What to produce
Transcribe verbatim every line from the line containing "upgrade to 0.9.4:**" to the end of the entries, including both endpoints. Output nothing beyond those lines.

Data excerpts
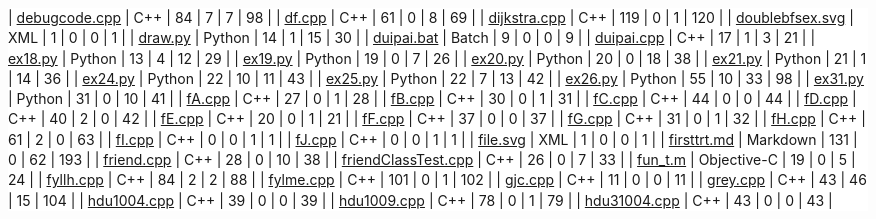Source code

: | [debugcode.cpp](/debugcode.cpp) | C++ | 84 | 7 | 7 | 98 |
| [df.cpp](/df.cpp) | C++ | 61 | 0 | 8 | 69 |
| [dijkstra.cpp](/dijkstra.cpp) | C++ | 119 | 0 | 1 | 120 |
| [doublebfsex.svg](/doublebfsex.svg) | XML | 1 | 0 | 0 | 1 |
| [draw.py](/draw.py) | Python | 14 | 1 | 15 | 30 |
| [duipai.bat](/duipai.bat) | Batch | 9 | 0 | 0 | 9 |
| [duipai.cpp](/duipai.cpp) | C++ | 17 | 1 | 3 | 21 |
| [ex18.py](/ex18.py) | Python | 13 | 4 | 12 | 29 |
| [ex19.py](/ex19.py) | Python | 19 | 0 | 7 | 26 |
| [ex20.py](/ex20.py) | Python | 20 | 0 | 18 | 38 |
| [ex21.py](/ex21.py) | Python | 21 | 1 | 14 | 36 |
| [ex24.py](/ex24.py) | Python | 22 | 10 | 11 | 43 |
| [ex25.py](/ex25.py) | Python | 22 | 7 | 13 | 42 |
| [ex26.py](/ex26.py) | Python | 55 | 10 | 33 | 98 |
| [ex31.py](/ex31.py) | Python | 31 | 0 | 10 | 41 |
| [fA.cpp](/fA.cpp) | C++ | 27 | 0 | 1 | 28 |
| [fB.cpp](/fB.cpp) | C++ | 30 | 0 | 1 | 31 |
| [fC.cpp](/fC.cpp) | C++ | 44 | 0 | 0 | 44 |
| [fD.cpp](/fD.cpp) | C++ | 40 | 2 | 0 | 42 |
| [fE.cpp](/fE.cpp) | C++ | 20 | 0 | 1 | 21 |
| [fF.cpp](/fF.cpp) | C++ | 37 | 0 | 0 | 37 |
| [fG.cpp](/fG.cpp) | C++ | 31 | 0 | 1 | 32 |
| [fH.cpp](/fH.cpp) | C++ | 61 | 2 | 0 | 63 |
| [fI.cpp](/fI.cpp) | C++ | 0 | 0 | 1 | 1 |
| [fJ.cpp](/fJ.cpp) | C++ | 0 | 0 | 1 | 1 |
| [file.svg](/file.svg) | XML | 1 | 0 | 0 | 1 |
| [firsttrt.md](/firsttrt.md) | Markdown | 131 | 0 | 62 | 193 |
| [friend.cpp](/friend.cpp) | C++ | 28 | 0 | 10 | 38 |
| [friendClassTest.cpp](/friendClassTest.cpp) | C++ | 26 | 0 | 7 | 33 |
| [fun_t.m](/fun_t.m) | Objective-C | 19 | 0 | 5 | 24 |
| [fyllh.cpp](/fyllh.cpp) | C++ | 84 | 2 | 2 | 88 |
| [fylme.cpp](/fylme.cpp) | C++ | 101 | 0 | 1 | 102 |
| [gjc.cpp](/gjc.cpp) | C++ | 11 | 0 | 0 | 11 |
| [grey.cpp](/grey.cpp) | C++ | 43 | 46 | 15 | 104 |
| [hdu1004.cpp](/hdu1004.cpp) | C++ | 39 | 0 | 0 | 39 |
| [hdu1009.cpp](/hdu1009.cpp) | C++ | 78 | 0 | 1 | 79 |
| [hdu31004.cpp](/hdu31004.cpp) | C++ | 43 | 0 | 0 | 43 |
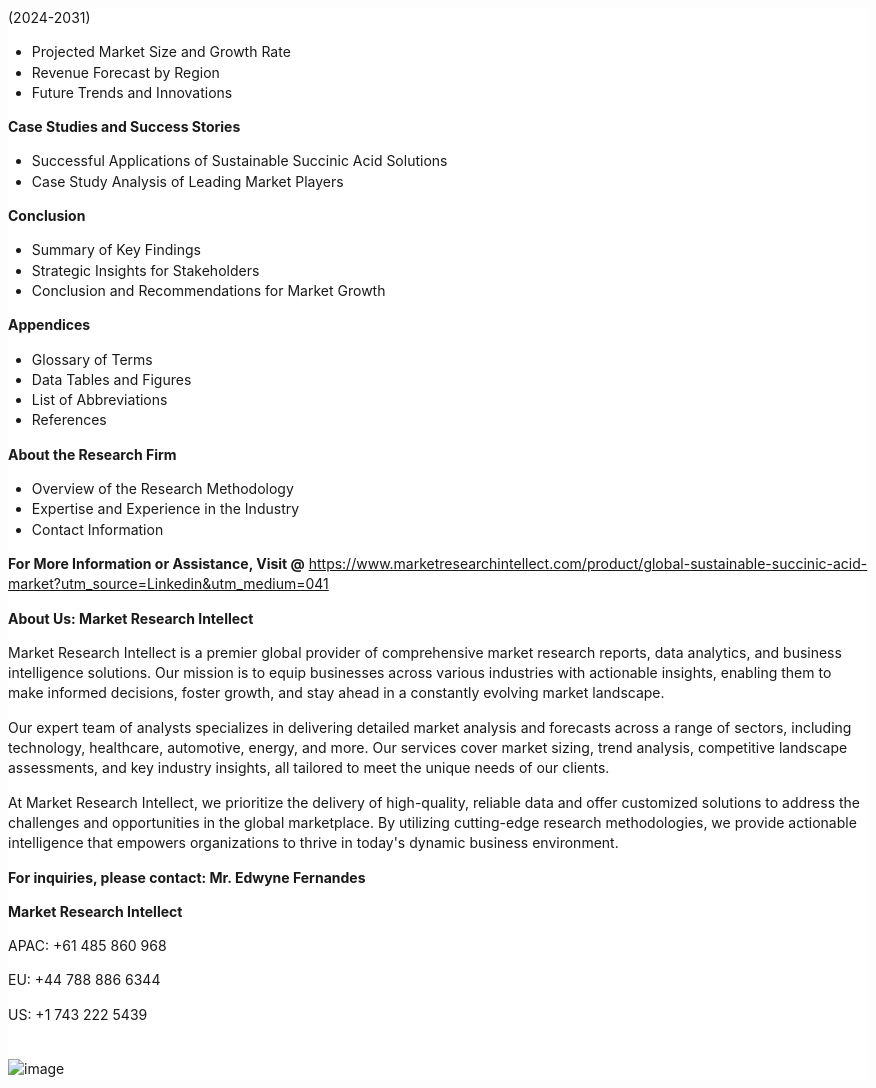 (2024-2031)</strong></p><ul><li>Projected Market Size and Growth Rate</li><li>Revenue Forecast by Region</li><li>Future Trends and Innovations</li></ul><p><strong>Case Studies and Success Stories</strong></p><ul><li>Successful Applications of Sustainable Succinic Acid Solutions</li><li>Case Study Analysis of Leading Market Players</li></ul><p><strong>Conclusion</strong></p><ul><li>Summary of Key Findings</li><li>Strategic Insights for Stakeholders</li><li>Conclusion and Recommendations for Market Growth</li></ul><p><strong>Appendices</strong></p><ul><li>Glossary of Terms</li><li>Data Tables and Figures</li><li>List of Abbreviations</li><li>References</li></ul><p><strong>About the Research Firm</strong></p><ul><li>Overview of the Research Methodology</li><li>Expertise and Experience in the Industry</li><li>Contact Information</li></ul></div><div class="article-main__content" data-test-id="publishing-text-block"><p><span class="font-[700]"><strong>For More Information or Assistance, Visit @</strong>&nbsp;<a href="https://www.marketresearchintellect.com/product/global-sustainable-succinic-acid-market?utm_source=Linkedin&utm_medium=041">https://www.marketresearchintellect.com/product/global-sustainable-succinic-acid-market?utm_source=Linkedin&utm_medium=041</a></span></p><p><strong>About Us: Market Research Intellect</strong></p><p>Market Research Intellect is a premier global provider of comprehensive market research reports, data analytics, and business intelligence solutions. Our mission is to equip businesses across various industries with actionable insights, enabling them to make informed decisions, foster growth, and stay ahead in a constantly evolving market landscape.</p><p>Our expert team of analysts specializes in delivering detailed market analysis and forecasts across a range of sectors, including technology, healthcare, automotive, energy, and more. Our services cover market sizing, trend analysis, competitive landscape assessments, and key industry insights, all tailored to meet the unique needs of our clients.</p><p>At Market Research Intellect, we prioritize the delivery of high-quality, reliable data and offer customized solutions to address the challenges and opportunities in the global marketplace. By utilizing cutting-edge research methodologies, we provide actionable intelligence that empowers organizations to thrive in today's dynamic business environment.</p><p><strong>For inquiries, please contact: Mr. Edwyne Fernandes</strong></p><p><strong>Market Research Intellect</strong></p><p>APAC: +61 485 860 968</p><p>EU: +44 788 886 6344</p><p>US: +1 743 222 5439</p></div><div class="article-main__content" data-test-id="publishing-text-block">&nbsp;</div>
![image](https://github.com/user-attachments/assets/a85deff5-7a43-498f-ad65-2a1a9c2a7e88)
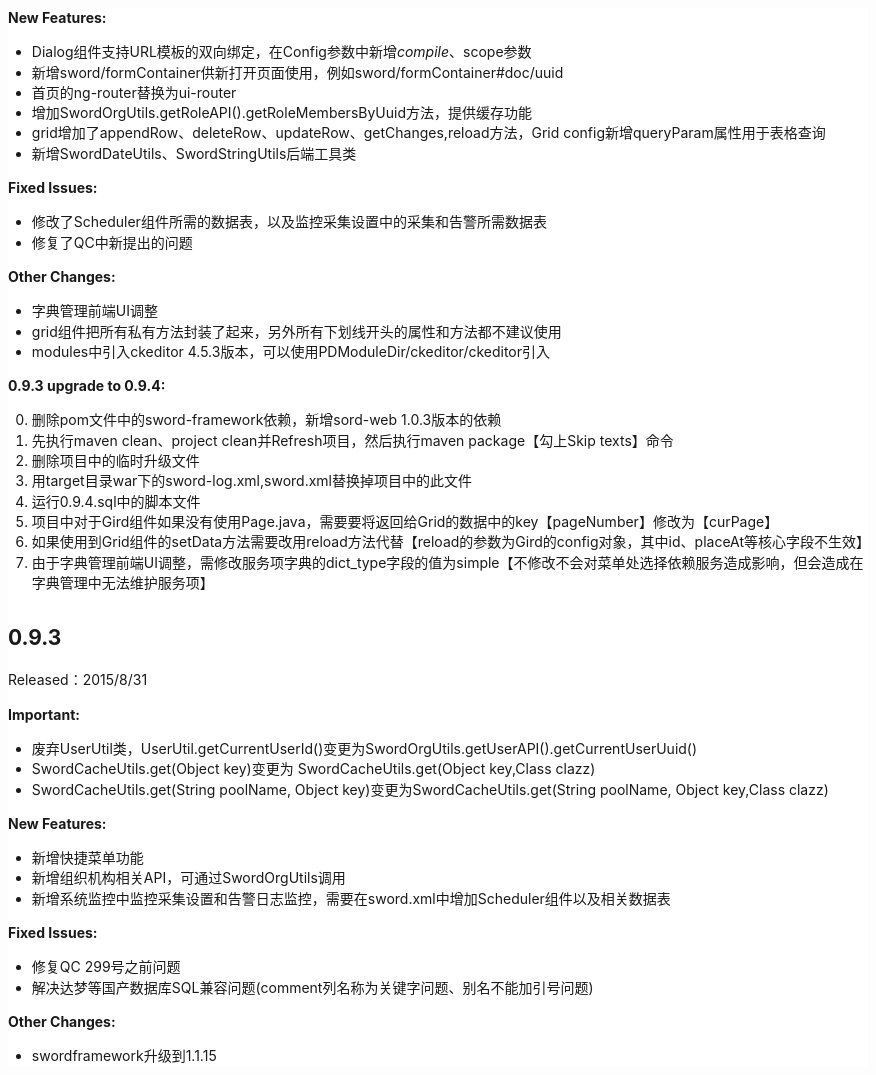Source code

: **New Features:**

- Dialog组件支持URL模板的双向绑定，在Config参数中新增$compile、$scope参数
- 新增sword/formContainer供新打开页面使用，例如sword/formContainer#doc/uuid
- 首页的ng-router替换为ui-router
- 增加SwordOrgUtils.getRoleAPI().getRoleMembersByUuid方法，提供缓存功能
- grid增加了appendRow、deleteRow、updateRow、getChanges,reload方法，Grid config新增queryParam属性用于表格查询
- 新增SwordDateUtils、SwordStringUtils后端工具类

**Fixed Issues:**

- 修改了Scheduler组件所需的数据表，以及监控采集设置中的采集和告警所需数据表
- 修复了QC中新提出的问题

**Other Changes:**  

- 字典管理前端UI调整
- grid组件把所有私有方法封装了起来，另外所有下划线开头的属性和方法都不建议使用
- modules中引入ckeditor 4.5.3版本，可以使用PDModuleDir/ckeditor/ckeditor引入

**0.9.3 upgrade to 0.9.4:**

0. 删除pom文件中的sword-framework依赖，新增sord-web 1.0.3版本的依赖
1. 先执行maven clean、project clean并Refresh项目，然后执行maven package【勾上Skip texts】命令
2. 删除项目中的临时升级文件
3. 用target目录war下的sword-log.xml,sword.xml替换掉项目中的此文件
4. 运行0.9.4.sql中的脚本文件
5. 项目中对于Gird组件如果没有使用Page.java，需要要将返回给Grid的数据中的key【pageNumber】修改为【curPage】
6. 如果使用到Grid组件的setData方法需要改用reload方法代替【reload的参数为Gird的config对象，其中id、placeAt等核心字段不生效】
7. 由于字典管理前端UI调整，需修改服务项字典的dict_type字段的值为simple【不修改不会对菜单处选择依赖服务造成影响，但会造成在字典管理中无法维护服务项】


## 0.9.3
Released：2015/8/31

**Important:**

- 废弃UserUtil类，UserUtil.getCurrentUserId()变更为SwordOrgUtils.getUserAPI().getCurrentUserUuid()
- SwordCacheUtils.get(Object key)变更为 SwordCacheUtils.get(Object key,Class<T> clazz)
- SwordCacheUtils.get(String poolName, Object key)变更为SwordCacheUtils.get(String poolName, Object key,Class<T> clazz)

**New Features:**

- 新增快捷菜单功能
- 新增组织机构相关API，可通过SwordOrgUtils调用
- 新增系统监控中监控采集设置和告警日志监控，需要在sword.xml中增加Scheduler组件以及相关数据表

**Fixed Issues:**

- 修复QC 299号之前问题
- 解决达梦等国产数据库SQL兼容问题(comment列名称为关键字问题、别名不能加引号问题)

**Other Changes:**  

- swordframework升级到1.1.15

Response below
**0.9.3 upgrade to 0.9.4:**

0. 删除pom文件中的sword-framework依赖，新增sord-web 1.0.3版本的依赖
1. 先执行maven clean、project clean并Refresh项目，然后执行maven package【勾上Skip texts】命令
2. 删除项目中的临时升级文件
3. 用target目录war下的sword-log.xml,sword.xml替换掉项目中的此文件
4. 运行0.9.4.sql中的脚本文件
5. 项目中对于Gird组件如果没有使用Page.java，需要要将返回给Grid的数据中的key【pageNumber】修改为【curPage】
6. 如果使用到Grid组件的setData方法需要改用reload方法代替【reload的参数为Gird的config对象，其中id、placeAt等核心字段不生效】
7. 由于字典管理前端UI调整，需修改服务项字典的dict_type字段的值为simple【不修改不会对菜单处选择依赖服务造成影响，但会造成在字典管理中无法维护服务项】


## 0.9.3
Released：2015/8/31

**Important:**

- 废弃UserUtil类，UserUtil.getCurrentUserId()变更为SwordOrgUtils.getUserAPI().getCurrentUserUuid()
- SwordCacheUtils.get(Object key)变更为 SwordCacheUtils.get(Object key,Class<T> clazz)
- SwordCacheUtils.get(String poolName, Object key)变更为SwordCacheUtils.get(String poolName, Object key,Class<T> clazz)

**New Features:**

- 新增快捷菜单功能
- 新增组织机构相关API，可通过SwordOrgUtils调用
- 新增系统监控中监控采集设置和告警日志监控，需要在sword.xml中增加Scheduler组件以及相关数据表

**Fixed Issues:**

- 修复QC 299号之前问题
- 解决达梦等国产数据库SQL兼容问题(comment列名称为关键字问题、别名不能加引号问题)

**Other Changes:**  

- swordframework升级到1.1.15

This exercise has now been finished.